=== PROVIDED RECORDS ===

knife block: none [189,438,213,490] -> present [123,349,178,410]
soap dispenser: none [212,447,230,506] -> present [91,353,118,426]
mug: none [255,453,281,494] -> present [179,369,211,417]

===
=== PROVIDED RECORDS ===

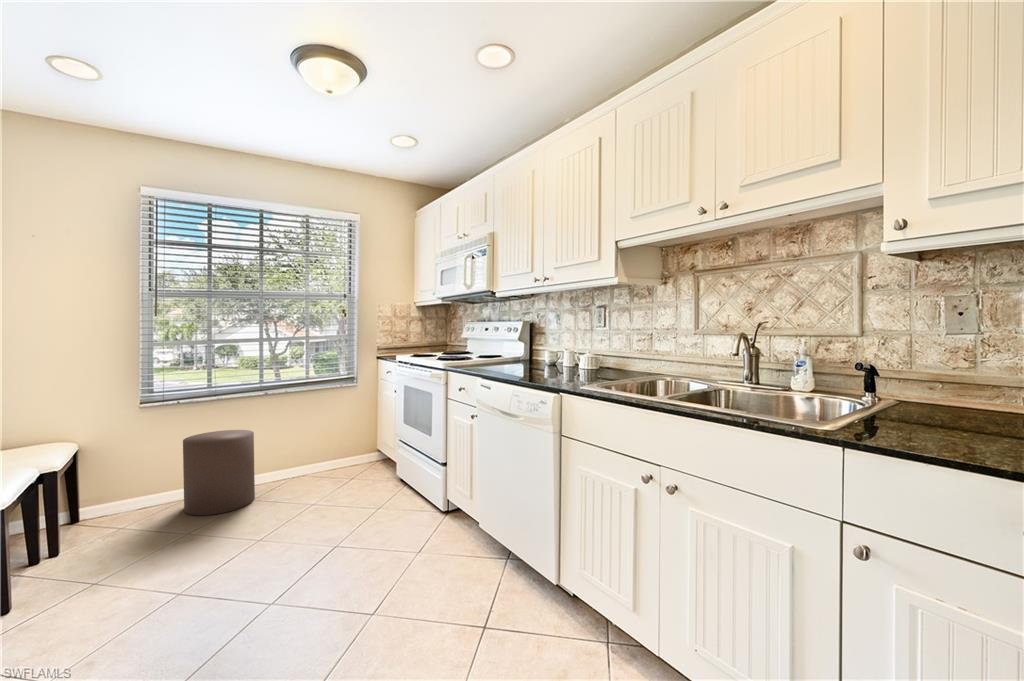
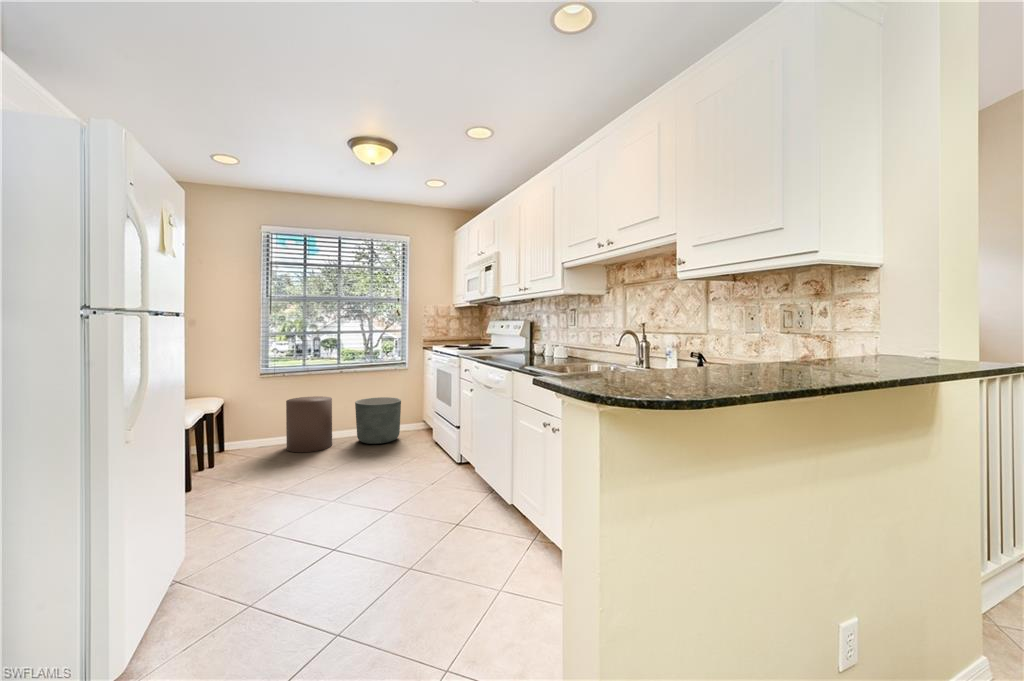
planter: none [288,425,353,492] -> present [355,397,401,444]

===
=== PROVIDED RECORDS ===

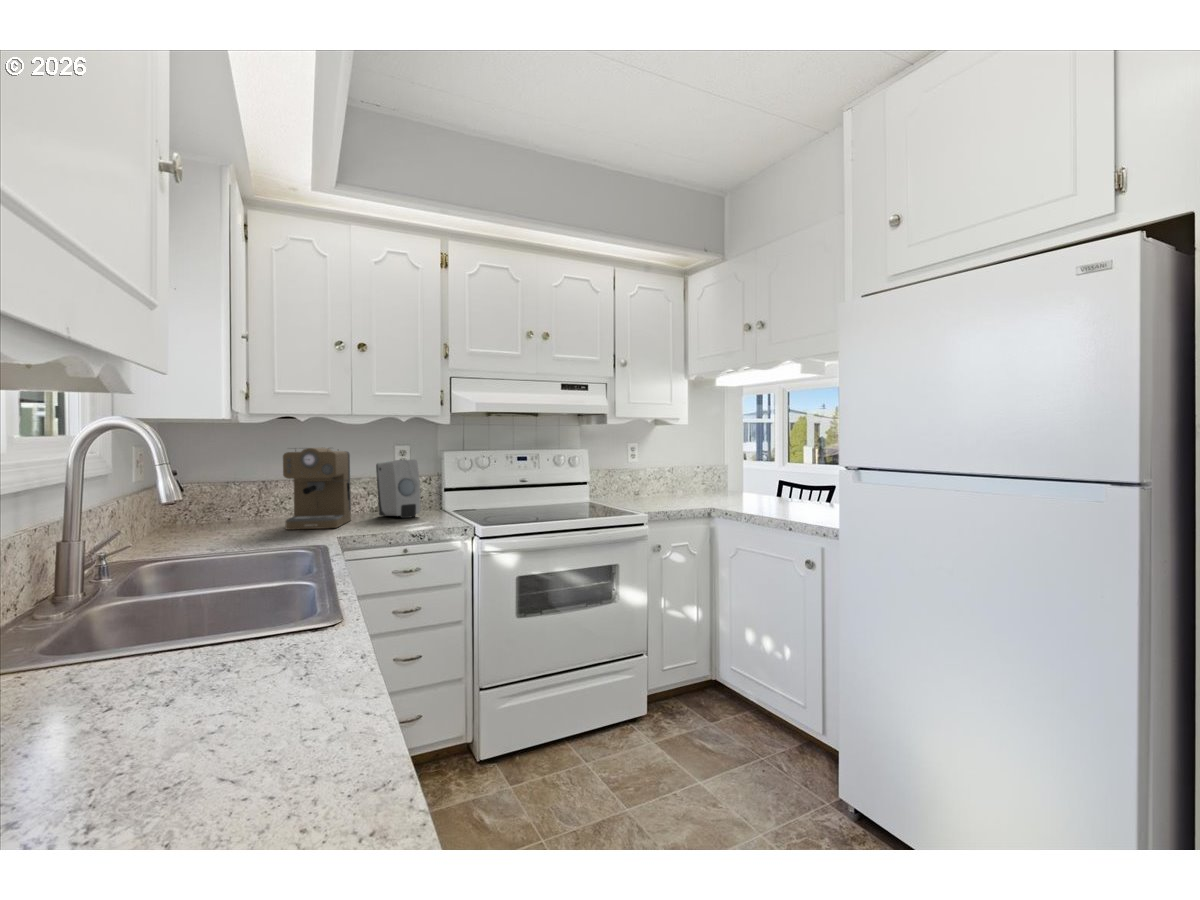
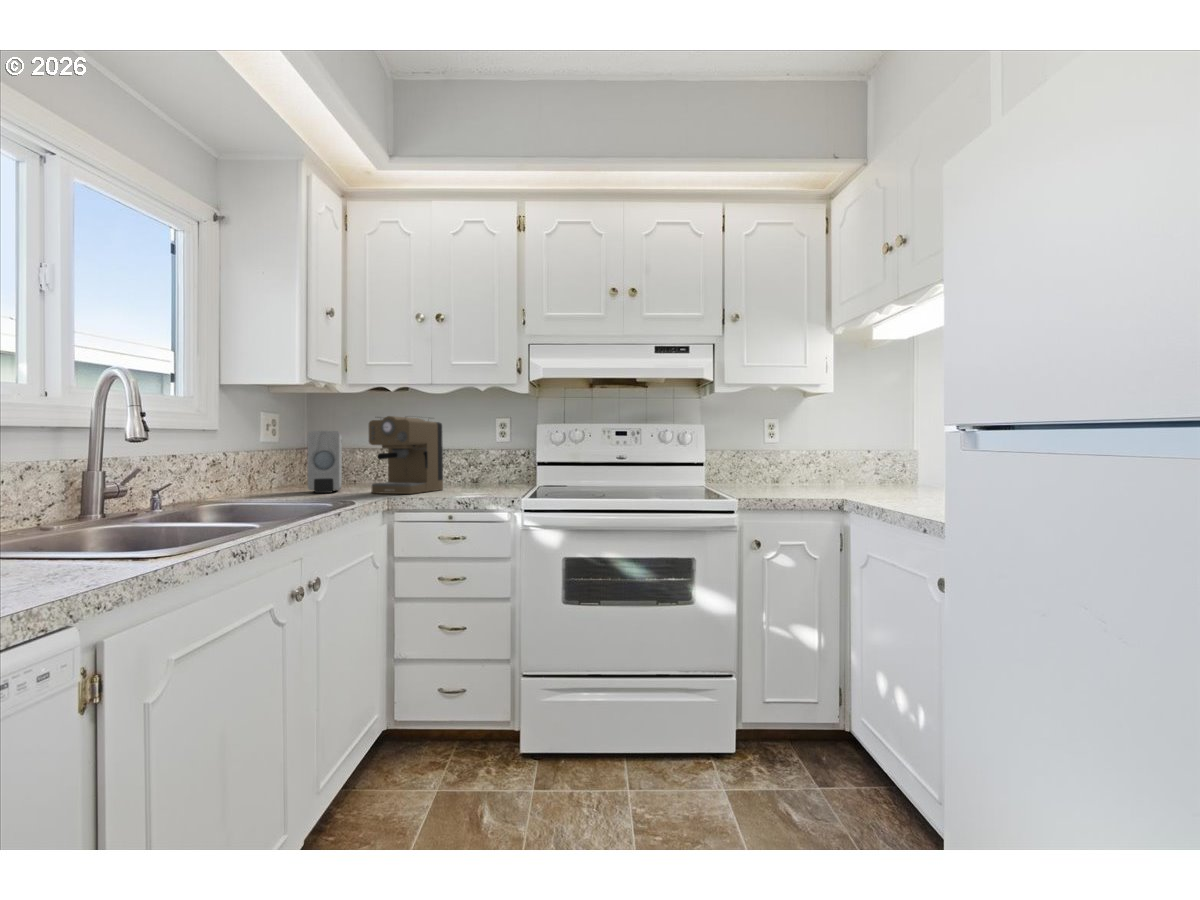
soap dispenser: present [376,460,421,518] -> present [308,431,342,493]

===

**WORK INSTRUCTION:** Give back exactly the lines of the listing above that run from the line with "soap dispenser: none" to the line with "mug: none [255,453,281,494]", inclusive.

**EXERCISE RESULT:**
soap dispenser: none [212,447,230,506] -> present [91,353,118,426]
mug: none [255,453,281,494] -> present [179,369,211,417]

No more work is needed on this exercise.